* **TEXT SEGMENT**:

________

Friday’s attack, claimed by separatist insurgents from the impoverished southwestern Pakistani province of Baluchistan, killed four people, including two police officers who Talpur said were the real heroes.

“The real credit goes to assistant sub-inspector Ashraf (Dawood) and constable Amir (Khan) who kept the attackers engaged and sacrificed their lives,” she said.

Once the attack ended, Talpur was among the first police officers to enter the mission and began reassuring the staff.

“When I entered there was a Chinese lady and three or four Pakistani men,” she recalled. “The Chinese lady hugged me and I told her ‘you are in safe hands, things are under control’.”

Talpur, who is scheduled to be promoted soon, will be one of only two female officers above the rank of assistant superintendent in the Sindh provincial police force. But she believes women have a big role to play in law enforcement.

“A woman can be a better detective than a man, we see each and every thing and memorize it better,” she said.

________

* **DATASET EXCERPT**:
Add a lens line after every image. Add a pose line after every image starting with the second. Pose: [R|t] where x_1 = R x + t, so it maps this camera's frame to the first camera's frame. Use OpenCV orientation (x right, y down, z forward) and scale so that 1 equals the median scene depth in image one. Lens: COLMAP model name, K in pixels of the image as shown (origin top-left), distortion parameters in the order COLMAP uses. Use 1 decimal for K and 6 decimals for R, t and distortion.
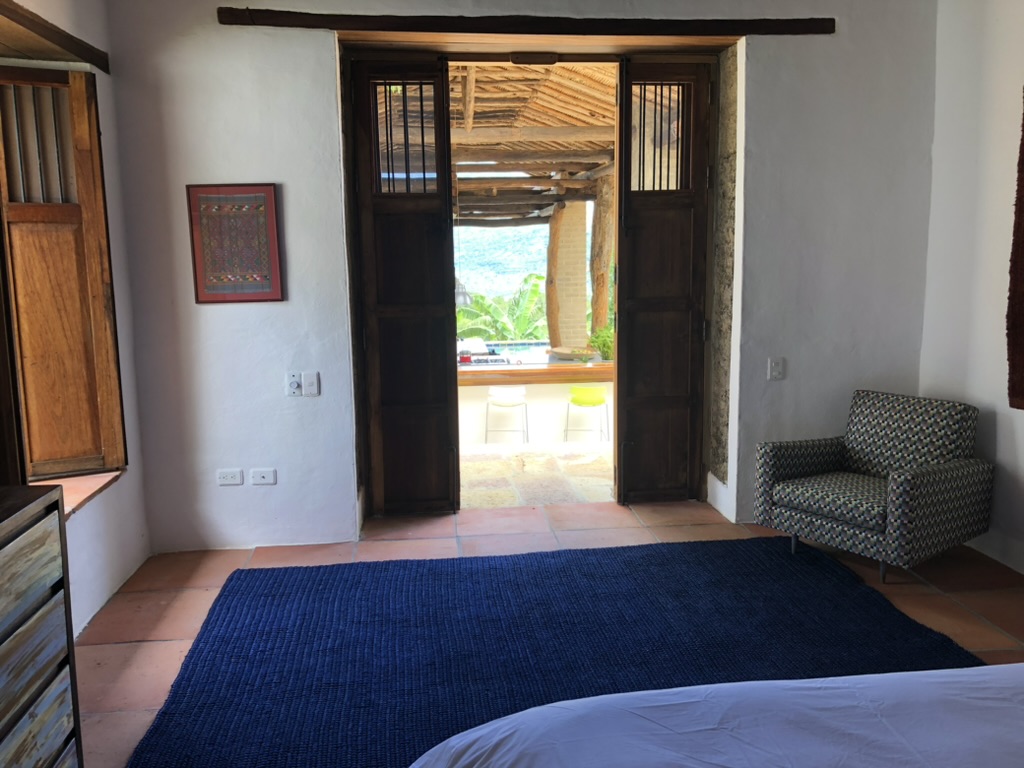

________

* **TASK ITEM A**: List every person the news excerpt names.
* **TASK ITEM B**: Rewrite the part of the news excerpt starting at "Talpur, who is" and ending at "in law enforcement.", and replace "promoted" with "transferred".
The data was taken from a different source than the news excerpt.

* **EXERCISE RESULT A**: Talpur, Ashraf (Dawood), Amir (Khan)

* **EXERCISE RESULT B**:
Talpur, who is scheduled to be transferred soon, will be one of only two female officers above the rank of assistant superintendent in the Sindh provincial police force. But she believes women have a big role to play in law enforcement.